FAIRy is a local-first dataset validator and submission readiness tool. It helps researchers and institutions check their data before it's handed off — to a repository, a core facility, a collections manager, whoever's on the receiving end.
FAIRy runs entirely on your computer. Nothing is uploaded. It looks at your files and metadata, checks them against a defined set of rules, and tells you exactly what needs to be fixed before someone rejects the dataset.

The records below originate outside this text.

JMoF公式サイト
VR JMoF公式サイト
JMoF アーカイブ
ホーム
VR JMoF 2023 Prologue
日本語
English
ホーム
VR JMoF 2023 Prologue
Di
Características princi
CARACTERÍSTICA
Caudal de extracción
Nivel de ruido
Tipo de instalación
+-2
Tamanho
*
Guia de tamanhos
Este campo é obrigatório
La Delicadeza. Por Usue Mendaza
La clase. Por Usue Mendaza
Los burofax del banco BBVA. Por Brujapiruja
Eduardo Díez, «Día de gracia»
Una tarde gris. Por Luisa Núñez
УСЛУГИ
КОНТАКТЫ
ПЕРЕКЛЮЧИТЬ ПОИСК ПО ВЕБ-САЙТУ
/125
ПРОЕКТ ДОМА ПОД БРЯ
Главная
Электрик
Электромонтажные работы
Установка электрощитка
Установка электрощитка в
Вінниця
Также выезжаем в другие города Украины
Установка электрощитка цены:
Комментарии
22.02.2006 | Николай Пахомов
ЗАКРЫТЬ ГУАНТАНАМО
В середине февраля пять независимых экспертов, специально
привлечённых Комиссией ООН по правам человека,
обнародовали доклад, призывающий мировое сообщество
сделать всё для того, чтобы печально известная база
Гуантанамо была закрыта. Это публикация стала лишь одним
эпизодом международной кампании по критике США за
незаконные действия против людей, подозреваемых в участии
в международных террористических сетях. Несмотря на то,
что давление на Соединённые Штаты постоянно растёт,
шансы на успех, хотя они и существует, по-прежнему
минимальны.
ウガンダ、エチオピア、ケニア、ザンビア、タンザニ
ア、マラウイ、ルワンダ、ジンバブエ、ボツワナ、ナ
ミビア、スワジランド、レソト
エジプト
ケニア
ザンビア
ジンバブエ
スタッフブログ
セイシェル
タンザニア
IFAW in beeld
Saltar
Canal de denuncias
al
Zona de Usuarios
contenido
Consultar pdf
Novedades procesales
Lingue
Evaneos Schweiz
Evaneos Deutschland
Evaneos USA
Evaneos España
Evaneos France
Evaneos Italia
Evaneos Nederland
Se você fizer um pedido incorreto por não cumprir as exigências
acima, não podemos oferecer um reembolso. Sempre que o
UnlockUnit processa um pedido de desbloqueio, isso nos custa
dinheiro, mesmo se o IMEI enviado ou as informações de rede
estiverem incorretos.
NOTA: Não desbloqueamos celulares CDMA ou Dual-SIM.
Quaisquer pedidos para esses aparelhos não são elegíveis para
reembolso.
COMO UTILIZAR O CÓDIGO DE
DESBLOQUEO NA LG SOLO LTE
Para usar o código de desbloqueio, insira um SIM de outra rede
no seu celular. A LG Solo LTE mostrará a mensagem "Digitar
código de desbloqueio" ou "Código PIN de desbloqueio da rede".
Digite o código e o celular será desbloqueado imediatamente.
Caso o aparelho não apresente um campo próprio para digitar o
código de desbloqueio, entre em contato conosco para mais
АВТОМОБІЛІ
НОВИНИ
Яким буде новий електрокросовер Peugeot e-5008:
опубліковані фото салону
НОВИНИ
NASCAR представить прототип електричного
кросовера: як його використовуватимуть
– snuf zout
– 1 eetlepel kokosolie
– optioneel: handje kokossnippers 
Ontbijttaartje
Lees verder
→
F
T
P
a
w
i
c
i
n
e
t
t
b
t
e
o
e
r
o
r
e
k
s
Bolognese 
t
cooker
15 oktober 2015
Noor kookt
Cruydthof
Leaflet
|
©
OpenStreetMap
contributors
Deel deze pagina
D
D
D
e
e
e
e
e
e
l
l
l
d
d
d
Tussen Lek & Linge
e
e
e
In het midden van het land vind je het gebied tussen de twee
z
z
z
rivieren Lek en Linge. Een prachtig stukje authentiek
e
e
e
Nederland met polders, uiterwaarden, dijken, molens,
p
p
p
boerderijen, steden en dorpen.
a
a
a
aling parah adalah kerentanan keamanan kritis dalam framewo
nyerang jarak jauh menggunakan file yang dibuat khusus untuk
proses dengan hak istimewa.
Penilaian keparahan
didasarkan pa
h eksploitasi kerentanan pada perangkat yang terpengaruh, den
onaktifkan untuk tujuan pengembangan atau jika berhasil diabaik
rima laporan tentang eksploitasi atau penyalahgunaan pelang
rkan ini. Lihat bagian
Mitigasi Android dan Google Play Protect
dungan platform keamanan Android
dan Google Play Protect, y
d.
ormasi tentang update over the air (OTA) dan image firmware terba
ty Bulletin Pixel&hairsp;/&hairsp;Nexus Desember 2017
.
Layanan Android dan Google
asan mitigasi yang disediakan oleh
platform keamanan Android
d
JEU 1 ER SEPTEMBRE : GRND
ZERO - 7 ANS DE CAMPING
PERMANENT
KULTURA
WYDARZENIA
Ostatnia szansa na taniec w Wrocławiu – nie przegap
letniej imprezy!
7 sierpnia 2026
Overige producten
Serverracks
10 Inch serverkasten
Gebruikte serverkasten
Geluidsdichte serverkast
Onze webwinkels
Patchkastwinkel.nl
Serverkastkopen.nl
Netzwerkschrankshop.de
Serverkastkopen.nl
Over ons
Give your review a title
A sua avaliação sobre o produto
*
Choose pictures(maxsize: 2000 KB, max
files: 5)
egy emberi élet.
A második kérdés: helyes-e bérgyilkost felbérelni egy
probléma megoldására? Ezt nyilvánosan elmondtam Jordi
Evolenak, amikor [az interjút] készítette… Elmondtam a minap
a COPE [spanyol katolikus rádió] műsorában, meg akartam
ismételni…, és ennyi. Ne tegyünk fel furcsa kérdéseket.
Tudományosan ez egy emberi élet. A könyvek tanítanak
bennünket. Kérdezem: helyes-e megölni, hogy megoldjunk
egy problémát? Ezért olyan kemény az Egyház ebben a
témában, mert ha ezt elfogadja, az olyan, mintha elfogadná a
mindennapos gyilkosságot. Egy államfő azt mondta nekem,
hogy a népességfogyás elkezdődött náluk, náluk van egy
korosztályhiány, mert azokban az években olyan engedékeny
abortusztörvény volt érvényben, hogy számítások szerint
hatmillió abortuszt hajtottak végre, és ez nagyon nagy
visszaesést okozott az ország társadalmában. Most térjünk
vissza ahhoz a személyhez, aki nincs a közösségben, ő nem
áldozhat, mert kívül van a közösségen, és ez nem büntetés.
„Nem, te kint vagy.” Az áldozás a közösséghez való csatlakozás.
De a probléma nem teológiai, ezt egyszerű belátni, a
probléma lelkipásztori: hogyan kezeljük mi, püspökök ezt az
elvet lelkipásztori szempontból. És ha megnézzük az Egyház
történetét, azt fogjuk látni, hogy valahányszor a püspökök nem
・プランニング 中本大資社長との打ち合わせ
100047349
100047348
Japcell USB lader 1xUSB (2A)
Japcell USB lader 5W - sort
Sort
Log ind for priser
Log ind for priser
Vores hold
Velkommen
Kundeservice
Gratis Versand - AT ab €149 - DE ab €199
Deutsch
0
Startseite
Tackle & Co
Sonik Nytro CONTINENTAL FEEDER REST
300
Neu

Datadabra is the company building FAIRy.
We're doing that in two layers:
FAIRy Core (open)
The core validator — the part that runs locally, flags missing/invalid fields, checks naming/ID consistency, and generates a one-page readiness report — is being built to stay available to researchers and labs. The goal is that you can run it yourself, get a clear "fix these items" list, and avoid getting bounced. This tool will be freely available to support the FAIR data sharing standards and our vision.
FAIRy for Institutions
Institutions have a different problem: they need repeatable intake. We work with data stewards, curators, and core facilities to encode "this is what we require before we accept your data" into a rulepack. FAIRy then produces two things they can actually use:
- a Submission Readiness Report they can send back to the submitter, and
- an Attestation file — a timestamped record of what was checked, under which rules, and on which files by hash — that can be kept internally for review, audit, or compliance.
The mission behind both is the same: make research data usable, not just technically "published," and stop wasting expert time on preventable back-and-forth.